◆ EXERCISE MATERIAL ◆
_ _ _
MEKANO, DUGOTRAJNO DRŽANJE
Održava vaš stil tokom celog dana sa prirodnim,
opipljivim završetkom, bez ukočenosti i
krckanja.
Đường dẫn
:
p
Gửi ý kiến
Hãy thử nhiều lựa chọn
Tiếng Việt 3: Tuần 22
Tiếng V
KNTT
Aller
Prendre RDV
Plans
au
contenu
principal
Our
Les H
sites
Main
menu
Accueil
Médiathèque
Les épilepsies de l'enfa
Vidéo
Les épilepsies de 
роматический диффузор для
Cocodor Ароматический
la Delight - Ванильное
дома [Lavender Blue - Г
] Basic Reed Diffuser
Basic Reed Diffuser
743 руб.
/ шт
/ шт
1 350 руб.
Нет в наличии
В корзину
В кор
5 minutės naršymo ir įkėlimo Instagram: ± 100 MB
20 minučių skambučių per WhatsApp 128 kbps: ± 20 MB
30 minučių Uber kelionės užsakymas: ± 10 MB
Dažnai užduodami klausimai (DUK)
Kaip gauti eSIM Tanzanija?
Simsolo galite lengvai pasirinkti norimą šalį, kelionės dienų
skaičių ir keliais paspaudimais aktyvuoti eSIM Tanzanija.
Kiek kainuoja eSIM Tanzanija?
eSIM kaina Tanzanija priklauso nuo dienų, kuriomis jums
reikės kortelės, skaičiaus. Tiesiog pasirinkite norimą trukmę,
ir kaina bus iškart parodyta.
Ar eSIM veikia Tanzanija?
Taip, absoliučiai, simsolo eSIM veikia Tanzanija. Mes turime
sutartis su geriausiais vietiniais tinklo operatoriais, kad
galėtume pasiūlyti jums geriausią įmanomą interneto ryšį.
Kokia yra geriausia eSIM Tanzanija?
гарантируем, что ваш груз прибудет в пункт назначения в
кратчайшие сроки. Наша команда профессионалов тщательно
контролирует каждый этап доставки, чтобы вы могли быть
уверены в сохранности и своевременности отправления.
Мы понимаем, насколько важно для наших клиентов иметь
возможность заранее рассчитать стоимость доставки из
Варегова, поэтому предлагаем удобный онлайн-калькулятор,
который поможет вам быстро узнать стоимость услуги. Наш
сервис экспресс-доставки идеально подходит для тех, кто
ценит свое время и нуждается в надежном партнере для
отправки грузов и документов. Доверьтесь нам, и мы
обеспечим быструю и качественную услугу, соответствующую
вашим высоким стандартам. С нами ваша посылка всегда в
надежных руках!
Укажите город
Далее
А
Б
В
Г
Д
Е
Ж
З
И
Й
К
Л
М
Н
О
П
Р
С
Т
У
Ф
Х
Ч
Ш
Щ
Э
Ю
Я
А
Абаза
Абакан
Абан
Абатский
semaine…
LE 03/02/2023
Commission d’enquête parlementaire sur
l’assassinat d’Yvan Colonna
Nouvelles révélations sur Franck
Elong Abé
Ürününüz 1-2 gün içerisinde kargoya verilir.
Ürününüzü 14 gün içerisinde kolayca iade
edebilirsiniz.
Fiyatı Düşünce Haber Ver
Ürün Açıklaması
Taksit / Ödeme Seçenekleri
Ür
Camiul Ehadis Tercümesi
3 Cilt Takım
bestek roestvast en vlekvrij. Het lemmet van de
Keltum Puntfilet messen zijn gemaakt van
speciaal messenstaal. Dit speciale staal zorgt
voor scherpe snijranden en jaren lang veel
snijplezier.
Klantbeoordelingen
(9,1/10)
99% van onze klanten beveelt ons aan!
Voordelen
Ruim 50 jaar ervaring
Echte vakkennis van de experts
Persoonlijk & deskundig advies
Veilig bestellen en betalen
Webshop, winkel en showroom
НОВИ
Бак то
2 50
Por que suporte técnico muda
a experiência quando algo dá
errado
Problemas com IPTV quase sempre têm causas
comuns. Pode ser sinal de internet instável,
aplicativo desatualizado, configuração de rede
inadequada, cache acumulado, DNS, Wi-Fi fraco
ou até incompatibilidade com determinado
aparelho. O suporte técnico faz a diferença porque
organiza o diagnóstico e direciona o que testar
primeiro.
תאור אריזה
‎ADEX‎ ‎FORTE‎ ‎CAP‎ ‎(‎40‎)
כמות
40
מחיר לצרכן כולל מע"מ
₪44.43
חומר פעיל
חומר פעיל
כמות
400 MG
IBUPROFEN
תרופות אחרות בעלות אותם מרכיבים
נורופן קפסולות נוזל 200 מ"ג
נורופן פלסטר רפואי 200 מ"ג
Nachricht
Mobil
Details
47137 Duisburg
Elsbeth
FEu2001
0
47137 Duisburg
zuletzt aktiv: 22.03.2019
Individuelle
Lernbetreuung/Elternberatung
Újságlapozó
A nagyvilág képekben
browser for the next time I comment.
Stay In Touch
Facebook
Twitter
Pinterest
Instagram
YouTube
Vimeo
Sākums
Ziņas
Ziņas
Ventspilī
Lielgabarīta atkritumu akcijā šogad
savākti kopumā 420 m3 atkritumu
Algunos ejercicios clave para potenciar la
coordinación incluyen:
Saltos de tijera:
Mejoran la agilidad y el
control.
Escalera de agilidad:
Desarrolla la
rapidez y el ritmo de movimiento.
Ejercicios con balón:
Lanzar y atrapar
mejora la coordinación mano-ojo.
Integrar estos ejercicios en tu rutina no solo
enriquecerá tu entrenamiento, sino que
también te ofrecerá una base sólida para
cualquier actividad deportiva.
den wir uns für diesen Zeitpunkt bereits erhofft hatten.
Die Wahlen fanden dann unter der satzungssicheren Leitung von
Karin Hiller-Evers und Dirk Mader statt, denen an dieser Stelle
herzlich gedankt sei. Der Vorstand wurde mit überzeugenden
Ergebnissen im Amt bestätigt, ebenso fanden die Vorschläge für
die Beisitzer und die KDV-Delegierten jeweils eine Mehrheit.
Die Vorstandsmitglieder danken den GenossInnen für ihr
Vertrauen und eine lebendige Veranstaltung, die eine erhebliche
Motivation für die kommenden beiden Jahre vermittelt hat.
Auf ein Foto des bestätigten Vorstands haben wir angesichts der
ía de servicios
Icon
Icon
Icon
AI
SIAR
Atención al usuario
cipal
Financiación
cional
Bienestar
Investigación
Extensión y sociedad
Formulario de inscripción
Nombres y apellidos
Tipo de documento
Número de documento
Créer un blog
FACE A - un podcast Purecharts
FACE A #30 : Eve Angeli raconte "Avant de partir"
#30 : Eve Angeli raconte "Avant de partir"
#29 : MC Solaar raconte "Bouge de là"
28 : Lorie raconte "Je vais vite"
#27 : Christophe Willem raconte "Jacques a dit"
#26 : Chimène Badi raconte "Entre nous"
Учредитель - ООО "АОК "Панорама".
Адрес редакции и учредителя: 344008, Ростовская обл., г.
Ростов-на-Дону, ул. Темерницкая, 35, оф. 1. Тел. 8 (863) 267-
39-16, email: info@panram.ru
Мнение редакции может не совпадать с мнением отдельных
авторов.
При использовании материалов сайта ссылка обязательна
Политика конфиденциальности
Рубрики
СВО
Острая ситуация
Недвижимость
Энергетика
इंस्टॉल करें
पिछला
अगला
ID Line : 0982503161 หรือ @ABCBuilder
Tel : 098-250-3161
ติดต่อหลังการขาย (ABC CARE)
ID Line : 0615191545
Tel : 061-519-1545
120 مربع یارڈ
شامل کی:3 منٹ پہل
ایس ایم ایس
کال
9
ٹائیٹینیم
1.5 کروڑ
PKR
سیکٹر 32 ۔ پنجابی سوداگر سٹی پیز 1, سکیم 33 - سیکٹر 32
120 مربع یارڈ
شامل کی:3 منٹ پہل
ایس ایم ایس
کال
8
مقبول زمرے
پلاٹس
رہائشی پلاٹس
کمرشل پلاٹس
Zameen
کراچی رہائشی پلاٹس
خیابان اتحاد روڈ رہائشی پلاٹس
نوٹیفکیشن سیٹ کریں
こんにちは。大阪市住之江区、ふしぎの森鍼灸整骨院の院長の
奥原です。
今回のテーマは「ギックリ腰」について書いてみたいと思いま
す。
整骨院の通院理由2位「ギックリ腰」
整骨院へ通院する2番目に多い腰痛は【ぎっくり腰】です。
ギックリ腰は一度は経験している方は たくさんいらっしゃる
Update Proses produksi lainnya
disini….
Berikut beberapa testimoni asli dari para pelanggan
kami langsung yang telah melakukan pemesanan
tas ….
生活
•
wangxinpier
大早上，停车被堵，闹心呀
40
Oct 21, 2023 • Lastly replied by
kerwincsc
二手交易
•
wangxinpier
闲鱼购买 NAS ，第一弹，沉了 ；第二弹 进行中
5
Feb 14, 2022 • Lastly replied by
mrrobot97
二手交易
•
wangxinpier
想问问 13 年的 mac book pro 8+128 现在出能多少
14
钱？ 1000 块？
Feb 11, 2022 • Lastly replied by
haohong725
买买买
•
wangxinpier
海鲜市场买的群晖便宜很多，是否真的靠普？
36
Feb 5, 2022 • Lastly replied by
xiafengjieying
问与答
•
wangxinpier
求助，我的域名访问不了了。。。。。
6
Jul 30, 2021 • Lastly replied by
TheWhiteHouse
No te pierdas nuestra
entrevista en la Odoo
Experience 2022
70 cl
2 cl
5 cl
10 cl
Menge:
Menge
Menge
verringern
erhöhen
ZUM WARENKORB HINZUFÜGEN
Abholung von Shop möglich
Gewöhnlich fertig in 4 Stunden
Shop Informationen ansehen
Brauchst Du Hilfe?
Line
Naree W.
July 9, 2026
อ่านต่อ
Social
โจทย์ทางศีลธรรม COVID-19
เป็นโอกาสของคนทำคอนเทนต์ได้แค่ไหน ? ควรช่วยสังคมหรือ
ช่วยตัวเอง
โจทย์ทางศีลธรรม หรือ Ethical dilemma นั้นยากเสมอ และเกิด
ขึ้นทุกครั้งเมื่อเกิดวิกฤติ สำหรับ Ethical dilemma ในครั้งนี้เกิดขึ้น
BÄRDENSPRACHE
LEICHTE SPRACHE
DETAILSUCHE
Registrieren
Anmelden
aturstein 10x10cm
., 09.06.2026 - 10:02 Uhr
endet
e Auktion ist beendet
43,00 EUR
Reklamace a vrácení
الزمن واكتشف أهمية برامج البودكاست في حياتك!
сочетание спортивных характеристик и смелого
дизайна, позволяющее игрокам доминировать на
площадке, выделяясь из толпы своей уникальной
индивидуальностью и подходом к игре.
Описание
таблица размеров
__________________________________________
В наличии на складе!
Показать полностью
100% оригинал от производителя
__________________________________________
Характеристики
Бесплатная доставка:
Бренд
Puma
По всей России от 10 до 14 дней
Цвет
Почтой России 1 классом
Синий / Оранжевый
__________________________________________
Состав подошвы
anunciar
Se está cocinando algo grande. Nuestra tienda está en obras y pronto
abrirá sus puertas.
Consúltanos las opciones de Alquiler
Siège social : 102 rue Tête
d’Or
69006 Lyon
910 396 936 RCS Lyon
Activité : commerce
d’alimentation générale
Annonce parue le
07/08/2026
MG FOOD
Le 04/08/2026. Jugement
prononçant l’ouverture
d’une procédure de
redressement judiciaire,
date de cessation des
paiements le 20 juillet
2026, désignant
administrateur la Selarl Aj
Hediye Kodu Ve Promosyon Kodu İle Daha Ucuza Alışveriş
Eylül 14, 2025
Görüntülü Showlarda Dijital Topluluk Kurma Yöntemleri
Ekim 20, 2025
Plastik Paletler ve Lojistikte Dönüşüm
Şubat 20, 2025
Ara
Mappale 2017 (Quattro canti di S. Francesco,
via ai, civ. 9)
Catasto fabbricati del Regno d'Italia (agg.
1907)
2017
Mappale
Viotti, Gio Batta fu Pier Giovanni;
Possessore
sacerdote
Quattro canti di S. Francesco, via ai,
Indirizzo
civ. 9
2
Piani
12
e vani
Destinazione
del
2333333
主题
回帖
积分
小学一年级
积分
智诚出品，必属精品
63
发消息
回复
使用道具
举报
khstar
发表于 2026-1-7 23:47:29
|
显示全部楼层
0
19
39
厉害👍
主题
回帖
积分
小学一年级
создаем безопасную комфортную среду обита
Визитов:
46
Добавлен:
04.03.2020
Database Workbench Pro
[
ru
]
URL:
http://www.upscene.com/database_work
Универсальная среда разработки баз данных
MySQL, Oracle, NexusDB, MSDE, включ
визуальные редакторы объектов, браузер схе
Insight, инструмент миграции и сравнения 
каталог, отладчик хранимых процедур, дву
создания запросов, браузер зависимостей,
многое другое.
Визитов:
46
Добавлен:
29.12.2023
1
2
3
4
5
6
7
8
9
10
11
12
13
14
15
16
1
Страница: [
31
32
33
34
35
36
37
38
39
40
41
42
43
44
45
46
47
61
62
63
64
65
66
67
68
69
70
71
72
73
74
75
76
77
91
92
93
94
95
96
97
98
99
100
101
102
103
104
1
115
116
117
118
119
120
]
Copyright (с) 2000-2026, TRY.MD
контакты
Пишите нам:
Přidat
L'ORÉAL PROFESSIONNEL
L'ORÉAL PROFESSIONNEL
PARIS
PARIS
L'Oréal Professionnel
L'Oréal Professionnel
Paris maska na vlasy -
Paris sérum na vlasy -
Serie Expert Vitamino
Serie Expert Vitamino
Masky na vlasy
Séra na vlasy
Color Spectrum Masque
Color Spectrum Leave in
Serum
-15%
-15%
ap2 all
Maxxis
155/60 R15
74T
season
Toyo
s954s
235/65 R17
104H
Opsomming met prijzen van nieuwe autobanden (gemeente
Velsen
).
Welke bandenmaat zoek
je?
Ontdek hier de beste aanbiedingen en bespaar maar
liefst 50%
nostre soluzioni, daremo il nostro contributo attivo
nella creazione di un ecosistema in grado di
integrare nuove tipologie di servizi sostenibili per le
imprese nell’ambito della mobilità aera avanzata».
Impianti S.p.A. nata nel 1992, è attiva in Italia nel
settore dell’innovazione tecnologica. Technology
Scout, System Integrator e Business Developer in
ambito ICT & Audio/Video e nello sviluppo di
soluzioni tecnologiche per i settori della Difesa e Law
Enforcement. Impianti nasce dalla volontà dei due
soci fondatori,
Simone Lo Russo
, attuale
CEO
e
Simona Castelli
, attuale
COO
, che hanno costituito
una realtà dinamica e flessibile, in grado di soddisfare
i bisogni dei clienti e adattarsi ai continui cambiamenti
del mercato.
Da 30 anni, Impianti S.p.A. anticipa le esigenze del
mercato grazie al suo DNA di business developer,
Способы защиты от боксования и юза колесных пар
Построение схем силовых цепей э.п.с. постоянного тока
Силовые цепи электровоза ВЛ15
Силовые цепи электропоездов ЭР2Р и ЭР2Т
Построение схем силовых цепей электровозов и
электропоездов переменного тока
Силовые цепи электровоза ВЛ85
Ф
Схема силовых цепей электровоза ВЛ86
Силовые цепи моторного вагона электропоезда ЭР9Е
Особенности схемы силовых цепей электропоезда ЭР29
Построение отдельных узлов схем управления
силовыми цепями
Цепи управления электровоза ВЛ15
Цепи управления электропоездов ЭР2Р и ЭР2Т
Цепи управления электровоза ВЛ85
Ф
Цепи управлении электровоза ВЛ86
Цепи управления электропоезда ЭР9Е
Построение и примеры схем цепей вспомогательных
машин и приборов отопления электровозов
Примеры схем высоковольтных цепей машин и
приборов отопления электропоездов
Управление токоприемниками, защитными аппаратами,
_ _ _
Reproduce each line of the material that mentions "тока".

◆ EXERCISE RESULT ◆
Построение схем силовых цепей э.п.с. постоянного тока
электропоездов переменного тока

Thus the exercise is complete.